A first-party cookie is set by the website the user is currently visiting (your domain). A third-party cookie is set by a different domain — typically an ad network, analytics platform, or embedded widget. Third-party cookies are under heavy regulatory and browser-level pressure: Safari and Firefox already block them by default, and Google Chrome has been phasing out support. First-party cookies set by your own server remain fully functional in all browsers.
Are 'tracking pixels' the same as cookies?
No, but they work alongside them. A tracking pixel (also called a web beacon) is a tiny 1×1 transparent image embedded in a page or email. When the browser loads it, the pixel's server logs the request — recording your IP address, browser type, and timestamp. Pixels often work in conjunction with cookies: the pixel request carries a cookie ID that allows the ad network to match the visit to a user profile. Both pixels and cookies require consent when used for tracking or marketing purposes.
Do I need to list cookies set by third-party scripts I did not write?

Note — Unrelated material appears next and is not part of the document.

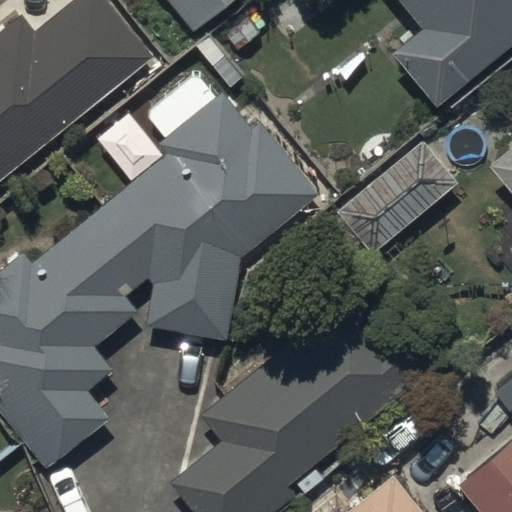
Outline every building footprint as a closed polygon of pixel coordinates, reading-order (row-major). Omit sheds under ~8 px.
[(0,191),(157,64),(105,0),(89,0),(42,38),(27,20),(0,42),(0,191)] [(247,0),(165,0),(199,40),(247,0)] [(444,112),(511,55),(511,0),(396,0),(426,35),(399,58),(444,112)] [(164,150),(172,159),(39,269),(31,260),(0,285),(0,385),(8,395),(0,401),(0,414),(52,477),(116,424),(95,399),(120,379),(98,352),(144,314),(133,301),(155,283),(159,289),(153,330),(237,342),(249,260),(322,199),(264,128),(258,133),(229,98),(222,104),(205,84),(195,84),(155,117),(155,126),(171,144),(164,150)] [(356,218),(389,256),(472,185),(438,146),(385,191),(378,183),(359,199),(367,209),(356,218)] [(511,169),(497,182),(511,199),(511,169)] [(290,511),(305,500),(294,487),(429,374),(340,269),(285,315),(304,339),(209,419),(229,442),(179,485),(201,511),(290,511)] [(418,511),(397,485),(363,511),(418,511)]
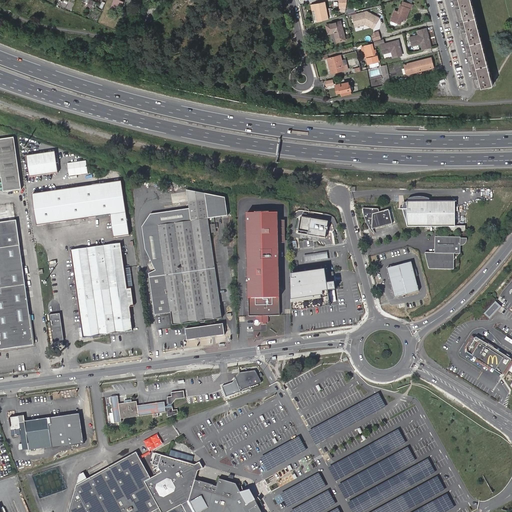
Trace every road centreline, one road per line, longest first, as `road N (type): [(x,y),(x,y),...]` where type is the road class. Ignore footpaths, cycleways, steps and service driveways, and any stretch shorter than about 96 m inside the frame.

Yes. Under GDPR, you are responsible for all processing that occurs on your website, including via third-party scripts you embed. If a chat widget, video player, or ad network sets cookies when a user visits your site, those cookies must be disclosed in your cookie policy and covered by your consent mechanism. CookieBeam's scanner detects these third-party cookies and adds them to your policy automatically.
What happens if I have cookies in my policy that are no longer used?
Having 'ghost' cookies — entries in your policy for technologies you no longer use — is not a direct GDPR violation, but it can undermine trust and create problems if a user exercises their rights based on incorrect information. Regulators may also view an outdated policy as evidence of sloppy compliance practices. Use CookieBeam's continuous scanning to keep your cookie inventory accurate and remove stale entries when you discontinue a service.